At a deeper level Lean Accounting matches the cultural goals of a lean organization. The simple and timely information empowers people at all levels of the organization. The financial and performance measurement information is organized around value streams and thereby honors the lean principle of value stream management. The emphasis on customer value is also derived from the principles of lean thinking. The way a company accounts and measures its business is deeply rooted in the culture of the organization. Lean Accounting has an important role to play in developing a lean culture within an organization.

Why is traditional accounting not needed?

The negative reasons for using Lean Accounting lie with the inadequacy of traditional accounting systems to support a lean culture. Everybody working seriously on the lean transformation of their company eventually bumps up against their accounting systems. Traditional accounting systems (particularly those using standard costing, activity-based costing, or other full absorption methods) are designed to support traditional management methods. As a company moves to lean thinking, many of the fundamentals of its management system change and traditional accounting, control, and measurement methods become unsuitable. Some examples of this are:

  • Traditional accounting systems are large, complex processes requiring a great deal of non-value work. Lean companies are anxious to eliminate this kind of non-value work.
  • They provide measurements and reports like labor efficiency and overhead absorption that motivate large batch production and high inventory levels. These measurements are suitable for mass production-style organizations but actively harmful to companies with lean aspirations.
  • The traditional accounting systems have no good way to identify the financial impact of the lean improvements taking place throughout the company. On the contrary, the financial reports will often show that bad things are happening when very good lean change is being made. One example of this is that traditional reporting shows a reduction in profitability when inventory is reduced. Lean companies always make significant inventory reductions and the accounting reports show negative results.
  • Traditional accounting reports use technical words and methods like “overhead absorption”, “gross margin”, and many others. These reports are not widely understood within most organizations. This may be acceptable when the financial reports are restricted to senior managers, but a lean company will seek to empower the entire workforce. Clear and understandable reporting is required so that people can readily use the reports for improvement and decision-making.
  • Traditional companies use standard product (or service) costs which can be misleading when making decisions related to quoting, profitability, make/buy, sourcing, product rationalization, and so forth. Lean companies seek to have a clearer understanding of the true costs associated with their processes and value streams.

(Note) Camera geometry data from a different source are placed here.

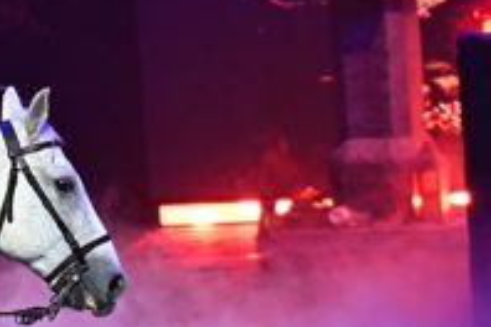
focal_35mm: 1045
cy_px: 317
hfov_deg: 2.0
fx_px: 14252
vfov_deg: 1.3
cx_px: -196
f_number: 2.8
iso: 800
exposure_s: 1/125
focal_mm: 200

There are of course traditional methods for overcoming some of these issues and problems. Indeed, few of the methods of Lean Accounting are new ideas. They are mostly adaptations of methods that have been used for many years, and have been codified into a Lean Management System designed to support the needs of lean thinking organizations.

Where does Lean Accounting apply?

As with most lean methods Lean Accounting was developed to support manufacturing companies, and most of the implementation of Lean Accounting has been within manufacturing organizations. Now that lean methods are moving into other industries like financial services, healthcare, government, and education there are some initial examples of the application of Lean Accounting in these industries. There are as yet no published cases of the use of lean accounting outside of manufacturing.